Instructions to follow:
Copy the lines of the records word for word, starting at the line containing "family: Syrphidae" and ending at the line containing "order: Spirobolida", with both of those lines included.

A run of records:

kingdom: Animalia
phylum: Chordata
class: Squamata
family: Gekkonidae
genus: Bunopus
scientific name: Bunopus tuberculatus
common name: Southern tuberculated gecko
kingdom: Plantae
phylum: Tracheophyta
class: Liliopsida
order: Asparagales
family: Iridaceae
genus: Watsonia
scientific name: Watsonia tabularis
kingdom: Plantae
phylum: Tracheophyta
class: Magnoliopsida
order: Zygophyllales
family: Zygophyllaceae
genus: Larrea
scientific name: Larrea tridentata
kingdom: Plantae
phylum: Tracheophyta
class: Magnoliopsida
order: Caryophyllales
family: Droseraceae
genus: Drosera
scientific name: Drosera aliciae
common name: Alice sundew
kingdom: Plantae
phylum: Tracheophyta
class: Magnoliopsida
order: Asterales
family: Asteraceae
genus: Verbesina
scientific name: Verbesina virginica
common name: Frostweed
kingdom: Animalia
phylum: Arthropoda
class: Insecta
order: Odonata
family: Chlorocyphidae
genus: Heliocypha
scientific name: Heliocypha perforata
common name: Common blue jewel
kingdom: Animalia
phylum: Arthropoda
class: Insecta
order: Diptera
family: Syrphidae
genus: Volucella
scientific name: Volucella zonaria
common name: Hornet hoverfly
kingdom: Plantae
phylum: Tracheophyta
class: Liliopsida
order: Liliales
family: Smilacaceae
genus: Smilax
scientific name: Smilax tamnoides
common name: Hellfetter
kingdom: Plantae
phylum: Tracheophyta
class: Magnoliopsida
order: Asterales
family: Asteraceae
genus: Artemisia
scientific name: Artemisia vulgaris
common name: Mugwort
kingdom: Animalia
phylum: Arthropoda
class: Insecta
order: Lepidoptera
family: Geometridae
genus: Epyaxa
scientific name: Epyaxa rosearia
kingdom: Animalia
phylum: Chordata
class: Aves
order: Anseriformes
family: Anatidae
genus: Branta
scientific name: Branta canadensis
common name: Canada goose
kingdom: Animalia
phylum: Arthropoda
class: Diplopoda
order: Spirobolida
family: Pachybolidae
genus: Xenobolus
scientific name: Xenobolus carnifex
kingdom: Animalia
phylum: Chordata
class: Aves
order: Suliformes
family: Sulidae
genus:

The response:
family: Syrphidae
genus: Volucella
scientific name: Volucella zonaria
common name: Hornet hoverfly
kingdom: Plantae
phylum: Tracheophyta
class: Liliopsida
order: Liliales
family: Smilacaceae
genus: Smilax
scientific name: Smilax tamnoides
common name: Hellfetter
kingdom: Plantae
phylum: Tracheophyta
class: Magnoliopsida
order: Asterales
family: Asteraceae
genus: Artemisia
scientific name: Artemisia vulgaris
common name: Mugwort
kingdom: Animalia
phylum: Arthropoda
class: Insecta
order: Lepidoptera
family: Geometridae
genus: Epyaxa
scientific name: Epyaxa rosearia
kingdom: Animalia
phylum: Chordata
class: Aves
order: Anseriformes
family: Anatidae
genus: Branta
scientific name: Branta canadensis
common name: Canada goose
kingdom: Animalia
phylum: Arthropoda
class: Diplopoda
order: Spirobolida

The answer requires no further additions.